What is the reason for this? I made the particular (sage based) theme directory a separate git repository with separate development (a (good) theme can be used on other WordPress installations, too).
Also, multiple themes could be developed for a single WordPress Bedrock installation or legacy themes kept, etc.
I noticed the folder site/web/app/languages is not ignored by git either.
Most of the languages files were installed with their respective plugins.
Also mu-plugins and similar auxiliary files which are installed by composer instead are not ignored.
Theme build folder (dist) is ignored on the other hand, these are synced without git during deploy (capistrano style) - why not the same with /web/app/languages and /web/app/mu-plugins?
It’s intentional. We use wpackagist to manage plugins, but it can only install plugins in subdirectories. This was a problem for mu-plugins as they aren’t loaded from subdirectories by WordPress core. We created the Bedrock autoloader plugin to bridge this gap.

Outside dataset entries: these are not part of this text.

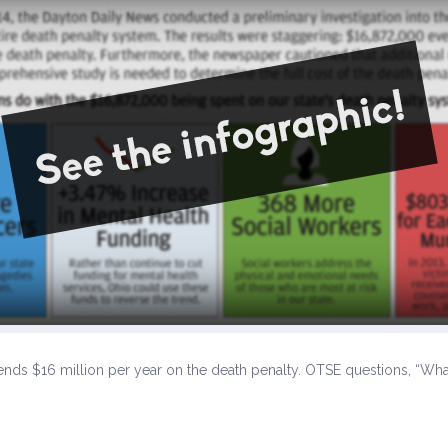
ds $16 million per year on the death penalty. OTSE questions, “What 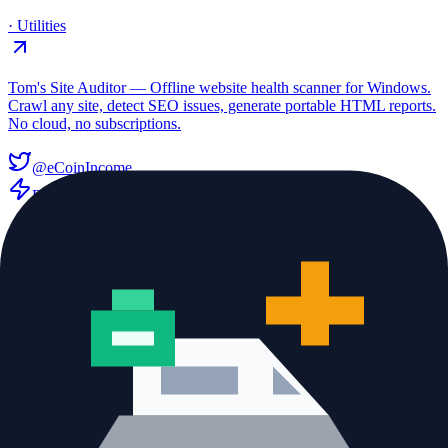
·
Utilities
Tom's Site Auditor — Offline website health scanner for Windows.
Crawl any site, detect SEO issues, generate portable HTML reports.
No cloud, no subscriptions.
@eCoinIncome
Freemium
website auditor
seo audit tool
pairUP.chat
·
Utilities
Meet New People Through Real-Time Video Conversations
X community
Freemium
talk to strangers
meet people online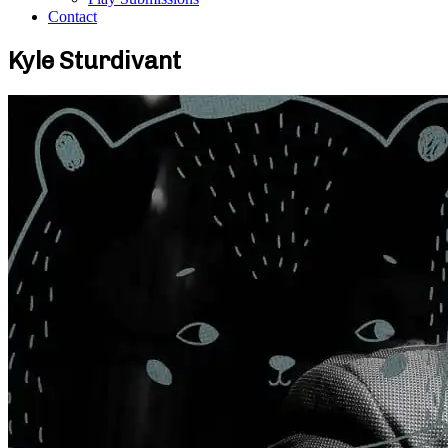
Contact
Kyle Sturdivant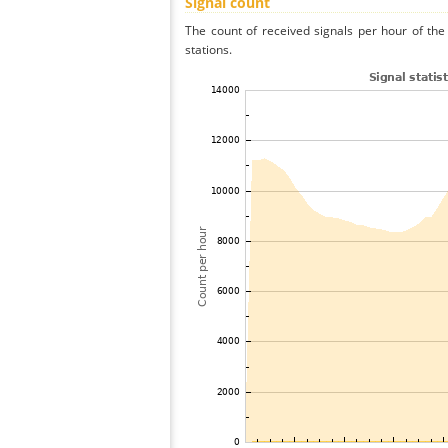
Signal count
The count of received signals per hour of the
stations.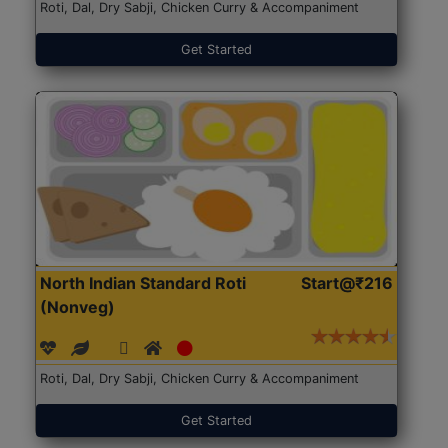
Roti, Dal, Dry Sabji, Chicken Curry & Accompaniment
Get Started
North Indian Standard Roti
Start@₹216
(Nonveg)
Roti, Dal, Dry Sabji, Chicken Curry & Accompaniment
Get Started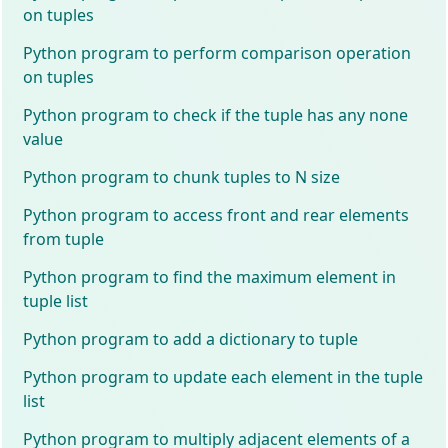
on tuples
Python program to perform comparison operation
on tuples
Python program to check if the tuple has any none
value
Python program to chunk tuples to N size
Python program to access front and rear elements
from tuple
Python program to find the maximum element in
tuple list
Python program to add a dictionary to tuple
Python program to update each element in the tuple
list
Python program to multiply adjacent elements of a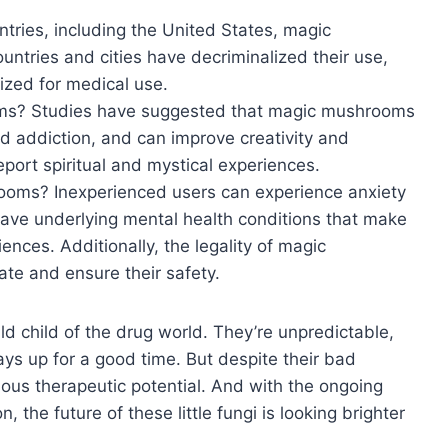
ries, including the United States, magic
ntries and cities have decriminalized their use,
ized for medical use.
oms? Studies have suggested that magic mushrooms
nd addiction, and can improve creativity and
eport spiritual and mystical experiences.
oms? Inexperienced users can experience anxiety
ave underlying mental health conditions that make
nces. Additionally, the legality of magic
te and ensure their safety.
ld child of the drug world. They’re unpredictable,
ways up for a good time. But despite their bad
us therapeutic potential. And with the ongoing
, the future of these little fungi is looking brighter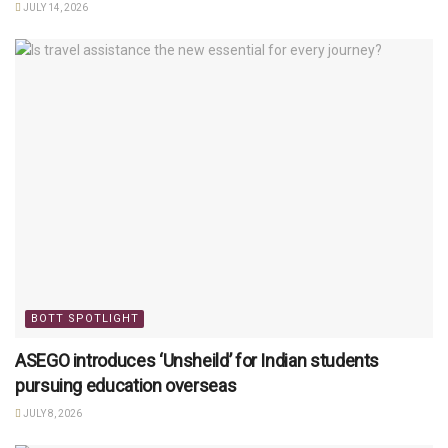
JULY 14, 2026
BOTT SPOTLIGHT
ASEGO introduces ‘Unsheild’ for Indian students
pursuing education overseas
JULY 8, 2026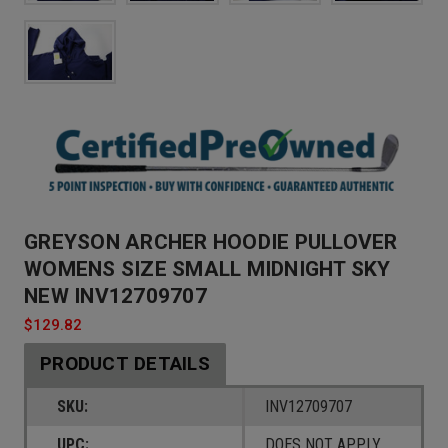
GREYSON ARCHER HOODIE PULLOVER
WOMENS SIZE SMALL MIDNIGHT SKY
NEW INV12709707
$129.82
PRODUCT DETAILS
SKU:
INV12709707
UPC:
DOES NOT APPLY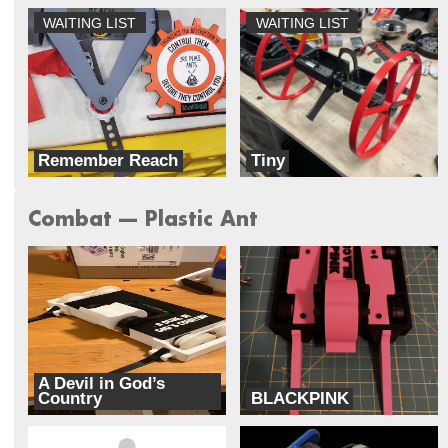
WAITING LIST
WAITING LIST
Remember Reach
Tiny
Doublewide Robotics
Lynnray Guns
Combat --- Plastic Ant
A Devil in God’s
Country
BLACKPINK
Unhallowed
Cipher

The languages folder isn’t part of a core install when using US English, but I would agree with you that its contents should be gitignored.
Shouldn’t this be added then to WordPress Bedrock .gitignore - or are there side effects or use cases where it makes sense to commit the language files?
I just noticed that the site also has a plugin that contains very site-specific functionality, I think I should also add it to the bedrock repository instead treating it as a separate plugin because there would be no real use of it outside this site.